Kaiser: They could say, we’re going to run this on UATP because it’s cheaper. Or Discover? You’ll get a common denominator of pricing maybe, but is that the best way forward? There are probably some giant unintended consequences of doing that. Europe has a [interchange] cap on Visa Mastercard, but not Amex, so a lot of banks got out of the Visa Mastercard issuing business especially for corporate, and just ceded the market to another brand. Is that really what the EU wanted? They wanted to reduce costs, and politicians think when you lower the infrastructure costs, the merchants will pass the savings on to the consumer, which happens about zero percent of the time.

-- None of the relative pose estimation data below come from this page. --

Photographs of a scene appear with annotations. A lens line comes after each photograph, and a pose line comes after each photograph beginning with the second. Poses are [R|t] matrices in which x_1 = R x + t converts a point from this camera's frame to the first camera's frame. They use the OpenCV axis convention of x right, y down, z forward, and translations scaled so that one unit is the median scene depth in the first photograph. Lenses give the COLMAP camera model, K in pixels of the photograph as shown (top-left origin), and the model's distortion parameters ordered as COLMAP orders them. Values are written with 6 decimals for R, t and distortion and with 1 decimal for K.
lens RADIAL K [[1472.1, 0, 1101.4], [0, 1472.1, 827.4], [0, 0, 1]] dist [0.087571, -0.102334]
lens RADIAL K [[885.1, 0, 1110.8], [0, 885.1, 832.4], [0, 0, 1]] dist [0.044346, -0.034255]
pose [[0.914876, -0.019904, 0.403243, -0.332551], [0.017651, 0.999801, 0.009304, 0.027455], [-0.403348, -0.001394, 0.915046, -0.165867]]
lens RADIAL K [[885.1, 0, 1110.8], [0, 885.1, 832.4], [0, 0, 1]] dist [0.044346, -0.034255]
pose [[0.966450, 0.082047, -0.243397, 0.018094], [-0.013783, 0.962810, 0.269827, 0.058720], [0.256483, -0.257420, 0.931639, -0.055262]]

Watkins: There could very well be some unintended consequences. Looking at what the first Durbin [amendment, part of the 2010 Dodd-Frank financial reform legislation] did, they’re not proposing doing that sort of regulation of pricing for cards. Card issuer prices, their revenue basically from cards, I don’t foresee changing, and that’s the biggest piece of the expense for merchants. So really, you’re talking about whatever basis points you pay to the network for their rails. It’s the smaller piece. For air, the challenge is that airlines have got their feet in both camps. They’re merchants, and they have relationships with issuers and card brands. I can’t really say whether it’s a good thing or a bad thing. It might have smaller consequences than the original Durbin, that actually regulated debit pricing.
Knackstedt: In the last several years, you’ve heard of governments and central banks getting involved in new payment methods, more real-time payments becoming technically feasible. The technology is now there certainly to offer alternative ways to pay and settle than credit card rails, and SWIFT or ATF transfers. That’s why the market should drive what wins, whether it’s a technical superiority, a data exchange superiority or a commercial superiority. In the U.S., you’re going to see continued innovation here, because it’s such a huge market, whether it’s card-rail-based or non-card-rail based.
Watkins: It’s potentially a lot of bluster about nothing. Seeing that pass is kind of hard to imagine. I’m having a hard time wrapping my head around what It looks like for cards. Does that mean issuers are going to say this is now a Visa and a UATP card, and you can route it down either one of those networks? What does that look like at authorization at settlement? There’s a lot of complexity there. I have a hard time looking at the travel agency distribution channel specifically, imagining how that works in a GDS environment.